EXERCISE DESCRIPTION —
Once the pictures have been set aside, copy every remaining entry exactly.

SUPPLIED DATA —
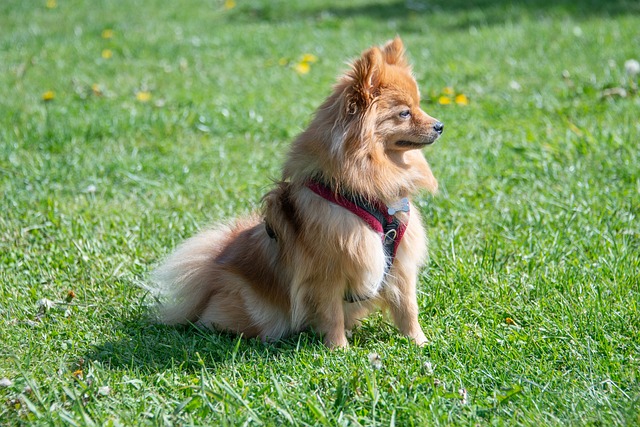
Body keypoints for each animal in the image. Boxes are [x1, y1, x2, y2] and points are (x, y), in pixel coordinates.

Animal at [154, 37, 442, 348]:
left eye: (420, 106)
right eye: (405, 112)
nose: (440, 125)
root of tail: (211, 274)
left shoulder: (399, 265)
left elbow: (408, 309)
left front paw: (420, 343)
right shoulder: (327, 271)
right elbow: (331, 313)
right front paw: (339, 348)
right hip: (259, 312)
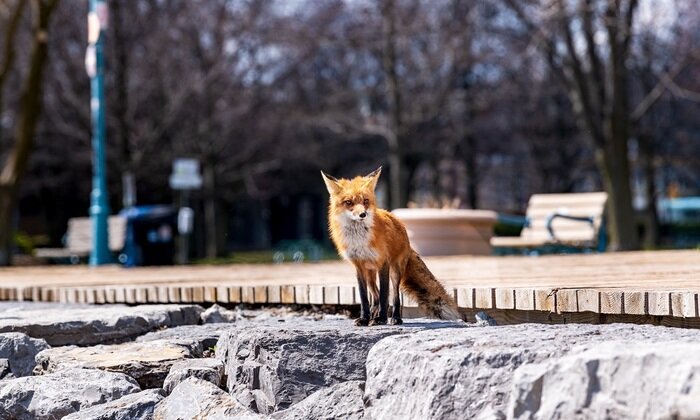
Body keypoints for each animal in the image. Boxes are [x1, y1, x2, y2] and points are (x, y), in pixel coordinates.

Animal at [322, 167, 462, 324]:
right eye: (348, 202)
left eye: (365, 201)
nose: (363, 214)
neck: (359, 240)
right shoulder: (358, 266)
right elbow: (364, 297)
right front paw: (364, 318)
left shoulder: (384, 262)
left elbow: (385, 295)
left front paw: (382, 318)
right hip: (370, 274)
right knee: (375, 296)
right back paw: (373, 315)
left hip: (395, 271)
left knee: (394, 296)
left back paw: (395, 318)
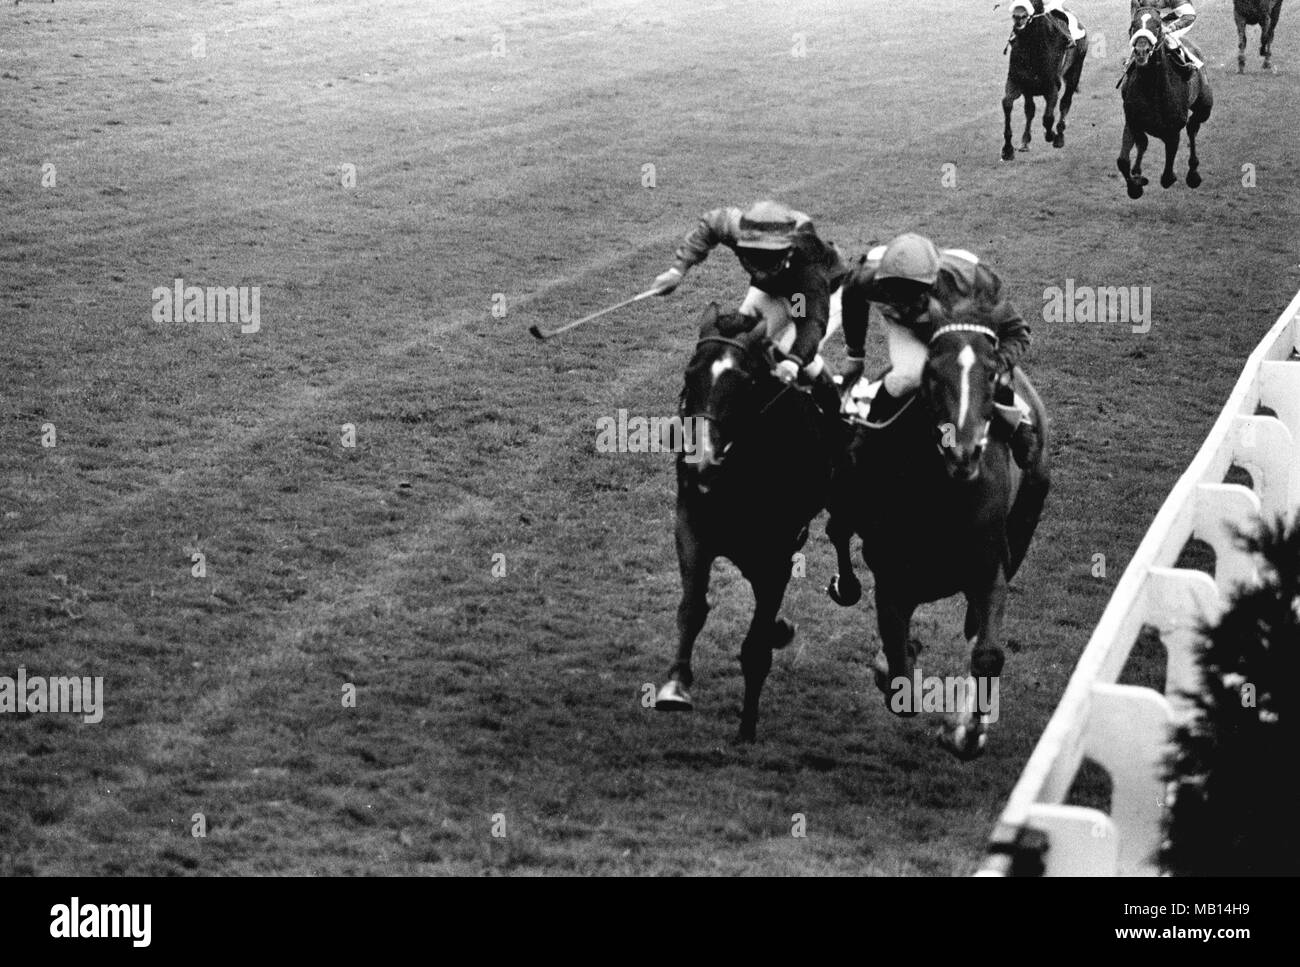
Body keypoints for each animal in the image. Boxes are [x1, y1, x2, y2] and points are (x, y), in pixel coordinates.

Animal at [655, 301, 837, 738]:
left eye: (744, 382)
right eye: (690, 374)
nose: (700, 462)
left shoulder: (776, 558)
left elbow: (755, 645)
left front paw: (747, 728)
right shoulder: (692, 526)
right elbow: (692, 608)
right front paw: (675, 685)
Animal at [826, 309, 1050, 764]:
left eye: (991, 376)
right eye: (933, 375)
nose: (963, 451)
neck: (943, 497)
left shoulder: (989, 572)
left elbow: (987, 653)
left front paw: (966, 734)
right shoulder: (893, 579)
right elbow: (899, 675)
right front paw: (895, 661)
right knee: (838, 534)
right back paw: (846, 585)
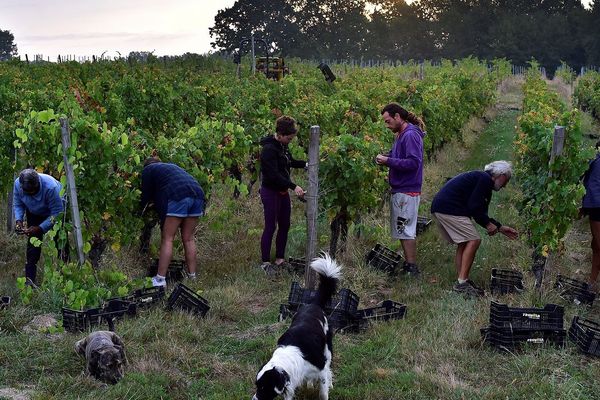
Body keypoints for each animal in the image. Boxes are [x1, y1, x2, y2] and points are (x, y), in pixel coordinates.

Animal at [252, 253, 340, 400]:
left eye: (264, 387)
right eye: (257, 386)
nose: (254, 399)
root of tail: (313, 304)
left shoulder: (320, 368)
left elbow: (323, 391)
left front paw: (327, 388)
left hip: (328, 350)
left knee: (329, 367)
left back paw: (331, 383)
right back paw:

EXERCISE ANSWER —
Body keypoints for each animal in the image. Boxes are [x1, y1, x2, y2] and points are (x, y), in pixel coordinates.

Animal at [154, 37, 442, 348]:
left eye: (420, 106)
right eye: (405, 112)
nose: (440, 125)
root of tail: (211, 274)
left shoulder: (399, 265)
left elbow: (408, 309)
left front paw: (420, 343)
right shoulder: (327, 271)
right elbow: (331, 313)
right front paw: (339, 348)
right hip: (259, 312)
Body keypoints for each animal in the image. Boxes are [x1, y1, x2, y2] and points are (x, y), in pixel coordinates.

Animal at [322, 167, 462, 324]:
right eye: (348, 202)
left eye: (365, 201)
nose: (363, 214)
neck: (359, 240)
right shoulder: (358, 266)
right elbow: (364, 297)
right front paw: (364, 318)
left shoulder: (384, 262)
left elbow: (385, 295)
left front paw: (382, 318)
right hip: (370, 274)
right knee: (375, 296)
right back paw: (373, 315)
left hip: (395, 271)
left knee: (394, 296)
left back paw: (395, 318)
Body keypoints for each animal in the image. Boxes are [x1, y1, x2, y2] and points are (x, y), in pixel coordinates.

Animal at [655, 301, 837, 738]:
left eye: (744, 382)
right eye: (690, 374)
nose: (700, 462)
left shoulder: (776, 558)
left elbow: (755, 645)
left front paw: (747, 728)
right shoulder: (692, 526)
right elbow: (692, 608)
right front paw: (675, 685)
Animal at [826, 309, 1050, 764]:
left eye: (991, 376)
right eye: (933, 375)
nose: (963, 451)
neck: (943, 497)
left shoulder: (989, 572)
left elbow: (987, 653)
left front paw: (966, 734)
right shoulder: (893, 579)
right elbow: (899, 675)
right front paw: (895, 661)
right knee: (838, 534)
right back paw: (846, 585)
Body keypoints for each animal in the image. Boxes are [x1, y1, x2, y2] and points are (x, y), in pixel coordinates.

Animal at [252, 253, 340, 400]:
left eye: (264, 387)
right eye: (257, 386)
nose: (254, 399)
root of tail: (313, 304)
left shoulder: (320, 368)
left elbow: (323, 391)
left front paw: (327, 388)
left hip: (328, 350)
left knee: (329, 367)
left back paw: (331, 383)
right back paw:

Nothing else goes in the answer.